I have been self-employed as a consultant for three decades and, thus, have elected to keep my hand in The Academy via part-time status. I have published several books in my field and the part-time position offers me an "affiliation" when approaching publishers. My consultant business is, of course, much more lucrative than college teaching. I, nonetheless, get a lot of "juice" from the classroom exchanges that enrich and enliven my writing projects. I think that it is quite unfortunate the way that adjunct faculty are regarded by most full-time faculty. There seems to be an erroneous cultural myth that adjuncts are simply, as stated above, "persons who can't find full-time work". This, in my case, is certainly not true.
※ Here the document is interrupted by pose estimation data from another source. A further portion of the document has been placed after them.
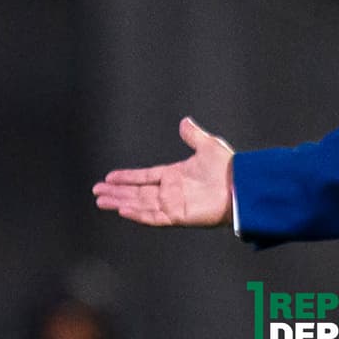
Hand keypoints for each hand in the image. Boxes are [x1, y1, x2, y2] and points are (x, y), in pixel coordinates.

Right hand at [92, 117, 234, 226]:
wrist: (242, 186)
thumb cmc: (229, 169)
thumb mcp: (208, 146)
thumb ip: (193, 135)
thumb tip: (184, 121)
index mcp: (174, 175)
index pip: (144, 177)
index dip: (126, 177)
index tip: (108, 178)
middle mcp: (170, 191)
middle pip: (137, 192)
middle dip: (116, 192)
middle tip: (96, 192)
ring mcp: (173, 204)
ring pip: (140, 204)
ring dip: (120, 202)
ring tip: (101, 201)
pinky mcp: (179, 216)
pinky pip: (153, 216)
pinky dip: (138, 214)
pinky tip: (122, 209)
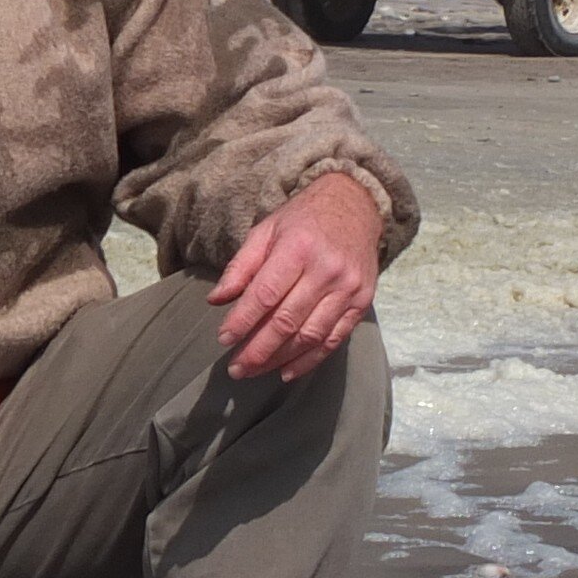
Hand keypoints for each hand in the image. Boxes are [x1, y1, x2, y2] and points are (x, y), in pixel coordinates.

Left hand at [208, 170, 380, 382]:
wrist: (355, 206)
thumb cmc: (303, 220)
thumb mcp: (266, 231)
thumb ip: (240, 266)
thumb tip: (215, 300)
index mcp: (297, 248)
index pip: (265, 295)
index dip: (242, 321)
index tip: (224, 339)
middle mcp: (326, 270)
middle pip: (286, 321)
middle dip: (257, 349)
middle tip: (236, 368)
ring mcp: (347, 289)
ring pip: (310, 335)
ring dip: (280, 359)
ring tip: (255, 371)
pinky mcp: (362, 302)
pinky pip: (334, 339)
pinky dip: (310, 360)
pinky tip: (287, 371)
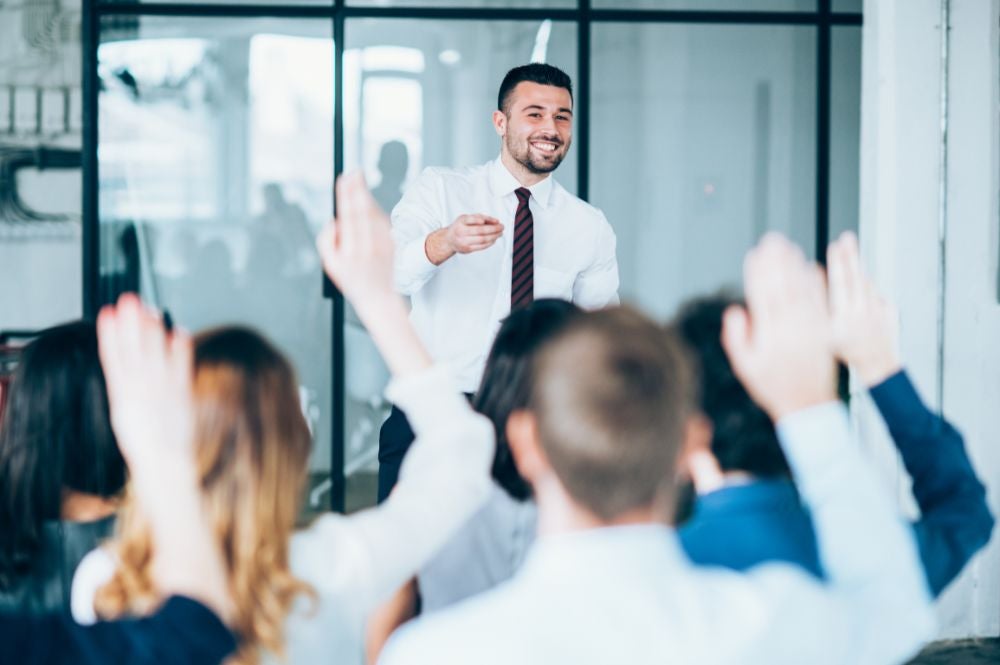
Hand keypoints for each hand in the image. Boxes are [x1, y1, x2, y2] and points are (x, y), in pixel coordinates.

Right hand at [96, 293, 194, 490]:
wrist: (163, 464)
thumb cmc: (145, 443)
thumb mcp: (124, 414)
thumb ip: (126, 389)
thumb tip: (125, 366)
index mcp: (121, 395)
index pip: (112, 357)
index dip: (110, 333)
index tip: (107, 313)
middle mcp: (140, 390)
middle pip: (134, 350)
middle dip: (131, 323)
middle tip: (129, 299)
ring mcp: (161, 391)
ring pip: (155, 354)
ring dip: (153, 329)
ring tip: (150, 309)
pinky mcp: (181, 394)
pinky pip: (181, 366)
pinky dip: (180, 348)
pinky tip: (179, 330)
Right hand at [318, 172, 431, 376]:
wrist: (378, 298)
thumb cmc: (351, 280)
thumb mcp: (330, 265)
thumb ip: (327, 241)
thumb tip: (334, 221)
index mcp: (350, 251)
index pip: (347, 216)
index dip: (346, 196)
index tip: (344, 180)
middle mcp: (367, 247)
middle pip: (362, 211)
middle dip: (357, 190)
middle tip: (354, 173)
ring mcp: (382, 246)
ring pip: (374, 214)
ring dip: (366, 196)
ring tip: (359, 181)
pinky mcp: (391, 244)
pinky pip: (382, 221)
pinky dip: (375, 209)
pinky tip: (368, 200)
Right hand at [425, 214, 503, 264]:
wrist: (449, 240)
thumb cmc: (460, 227)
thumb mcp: (465, 218)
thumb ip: (478, 217)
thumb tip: (495, 221)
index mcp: (460, 222)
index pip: (471, 219)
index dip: (482, 220)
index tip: (494, 220)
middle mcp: (461, 232)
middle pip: (480, 231)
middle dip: (494, 229)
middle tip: (502, 227)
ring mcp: (463, 242)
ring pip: (482, 240)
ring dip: (494, 236)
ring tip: (500, 233)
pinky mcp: (467, 249)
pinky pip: (481, 246)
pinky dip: (490, 243)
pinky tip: (494, 239)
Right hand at [722, 233, 836, 420]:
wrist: (807, 404)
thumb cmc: (772, 386)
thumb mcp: (745, 366)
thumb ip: (736, 338)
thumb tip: (736, 310)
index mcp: (769, 335)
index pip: (762, 296)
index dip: (757, 273)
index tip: (754, 254)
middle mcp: (791, 329)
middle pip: (783, 287)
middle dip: (777, 261)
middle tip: (773, 239)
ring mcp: (810, 328)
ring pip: (802, 291)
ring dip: (796, 267)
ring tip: (790, 247)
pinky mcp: (824, 331)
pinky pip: (821, 302)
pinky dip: (816, 284)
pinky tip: (811, 268)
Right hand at [827, 231, 900, 385]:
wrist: (877, 365)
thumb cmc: (846, 351)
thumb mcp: (824, 334)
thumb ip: (819, 306)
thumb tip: (814, 280)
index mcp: (844, 319)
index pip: (840, 286)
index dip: (837, 265)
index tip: (834, 247)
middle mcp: (862, 313)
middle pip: (855, 279)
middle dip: (850, 257)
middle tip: (847, 238)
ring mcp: (878, 311)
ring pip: (867, 284)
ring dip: (858, 267)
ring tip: (851, 248)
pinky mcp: (890, 311)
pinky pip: (877, 294)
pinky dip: (868, 287)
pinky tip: (861, 282)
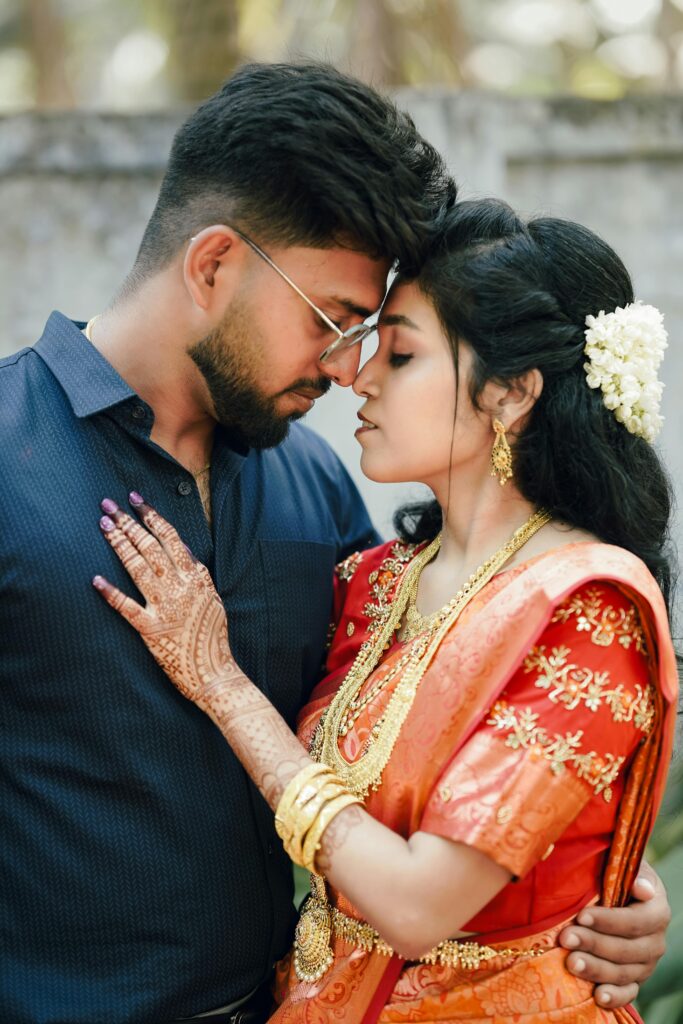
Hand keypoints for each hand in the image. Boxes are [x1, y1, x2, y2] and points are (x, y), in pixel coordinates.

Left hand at [93, 492, 232, 711]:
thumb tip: (181, 548)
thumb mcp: (211, 596)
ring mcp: (164, 607)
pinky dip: (110, 592)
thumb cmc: (212, 635)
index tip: (136, 499)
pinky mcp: (149, 629)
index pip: (170, 537)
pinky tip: (95, 579)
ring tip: (103, 525)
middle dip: (127, 522)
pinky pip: (126, 607)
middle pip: (150, 547)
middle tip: (108, 504)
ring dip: (119, 544)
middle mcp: (179, 588)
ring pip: (137, 568)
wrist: (214, 672)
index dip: (151, 516)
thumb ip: (196, 572)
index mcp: (196, 576)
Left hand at [559, 861, 669, 1008]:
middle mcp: (655, 941)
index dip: (608, 921)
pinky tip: (597, 996)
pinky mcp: (634, 979)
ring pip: (623, 972)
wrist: (617, 893)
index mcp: (657, 911)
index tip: (581, 915)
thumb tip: (643, 888)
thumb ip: (633, 873)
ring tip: (570, 963)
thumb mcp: (625, 865)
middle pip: (626, 949)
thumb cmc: (616, 874)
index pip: (635, 921)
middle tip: (566, 938)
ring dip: (596, 969)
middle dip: (593, 943)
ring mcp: (645, 964)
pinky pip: (628, 993)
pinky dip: (614, 997)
I have been active in working toward adjunct inclusion and equality in my setting, but have encountered considerable resistance to the idea. I have not found "the system" to be very progressive in terms of this particular issue.
Sherry L. Ackerman, Ph.D.
Philosophy
It's degrading, demoralizing, depressing,....and extremely satisfying. I love the work, love the students. Hate not having health insurance when the "full-timers" do (even though I teach at least as many classes), Praying and writing for public option, elimination of pre-existing condition exclusions, so I can at least get individual coverage that actually covers my needs, so I can keep going to this low-paying job that I completely love. Thanks for your story, Chris from Maryland.